Assim desapareceram das estatísticas do desemprego milhares de jovens recém-formados.
As bolsas de estudo e os centros de investigação nacionais sofreram cortes dramáticos – na área das ciências humanas os cortes foram particularmente acentuados e pouco criteriosos, criando injustiças ferozes – e muitos investigadores foram para universidades estrangeiras.
Agora, num pregão de fim de crise próprio de ano eleitoral, o governo lança o 'Vem', visando chamar à pátria os emigrantes que não se deram bem lá fora. Um programa tão ousado e intimista que merece ter como hino a canção Porquê? do grande Caetano Veloso. Ouçam e confirmem.
Em que consiste o programa? Em apoiar a fundo perdido a criação de novas empresas ou postos de trabalho, num valor que pode ir de 10 a 20 mil euros, e a um máximo de 40 a 50 projectos apoiados.
Ou seja: um 'projecto' nacional de apoio ao regresso a Portugal de um máximo de meia centena de portugueses. É obra.
Pus-me a pensar se me valeria a pena emigrar por uns meses até Badajoz para me candidatar a esta oportunidade, e sondei dez pequenos empresários portugueses que, apesar de dinâmicos e cheios de ideias, vivem à beira da miséria por não encontrarem financiamento nem clientela: nenhum deles acredita que com dez ou vinte mil euros se possa lançar uma empresa do zero – mas todos me confessaram que, todavia, esses valores lhes seriam preciosos para pagar dívidas e tentarem expandir os seus mercados.

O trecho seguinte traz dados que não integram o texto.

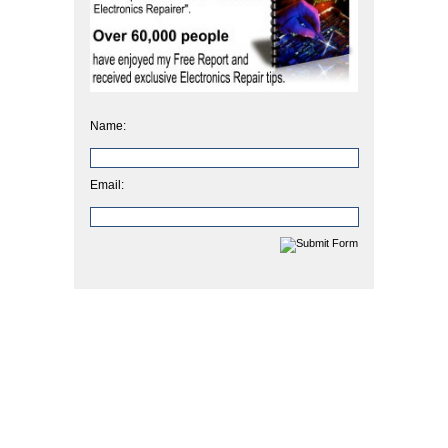
Name:
Email:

Porém, para as pequenas e médias empresas com provas dadas e muitos anos de serviço, e criação de emprego, etc., não há apoios: só penhoras.

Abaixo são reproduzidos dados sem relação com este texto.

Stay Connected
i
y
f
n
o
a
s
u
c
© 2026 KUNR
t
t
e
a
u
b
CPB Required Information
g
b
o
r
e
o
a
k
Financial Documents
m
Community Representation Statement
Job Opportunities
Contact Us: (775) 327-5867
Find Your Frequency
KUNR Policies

O trabalho continuado, o investimento no país, o mérito e o currículo de obra feita não contam em Portugal. Os subsídios e apoios – sempre mais teóricos do que práticos, porque depois esbarram nessa obra de arte lusitana que é o Muro da Burocracite – ao famoso 'empreendedorismo' destinam-se sempre a quem ainda não começou ou, como é agora o caso, a quem se foi embora daqui.
Reconhecer e auxiliar quem levou décadas a investir e perdeu mercados na enxurrada da crise financeira, isso é que não. É a política ajuda-de-mãe, tradicional nos países patriarcais e antigos: os pequeninos e fracos estão primeiro; os fortes que se arranjem sozinhos. Quem fez pela vida, continue a fazer.
Muito barulho por nada: mais uns milhares de euros desperdiçados em propaganda e faz-de-conta. O costume, qualquer que seja o partido no poder, em ano de eleições. Mesmo que esses cinquenta emigrantes – seleccionados como? – conseguissem transformar os dez mil euros do subsídio em negócios minimamente rentáveis (uma hipótese de um optimismo mirabolante), o que alteraria isso no panorama da economia nacional e da emigração?
A outra parte do programa é grave pelo que representa ideologicamente: oferece aos emigrantes estágios em empresas portuguesas maioritariamente pagos por fundos europeus e pela segurança social.
Assim se reduz o valor do trabalho, habituando as empresas a pagar menos por trabalhador. A ideia é a de que os trabalhadores devem considerar-se já muito felizes por terem um posto de trabalho, seja qual for o preço.
Não, não queremos o modelo laboral da China. Preferimos a pobreza à maneira europeia.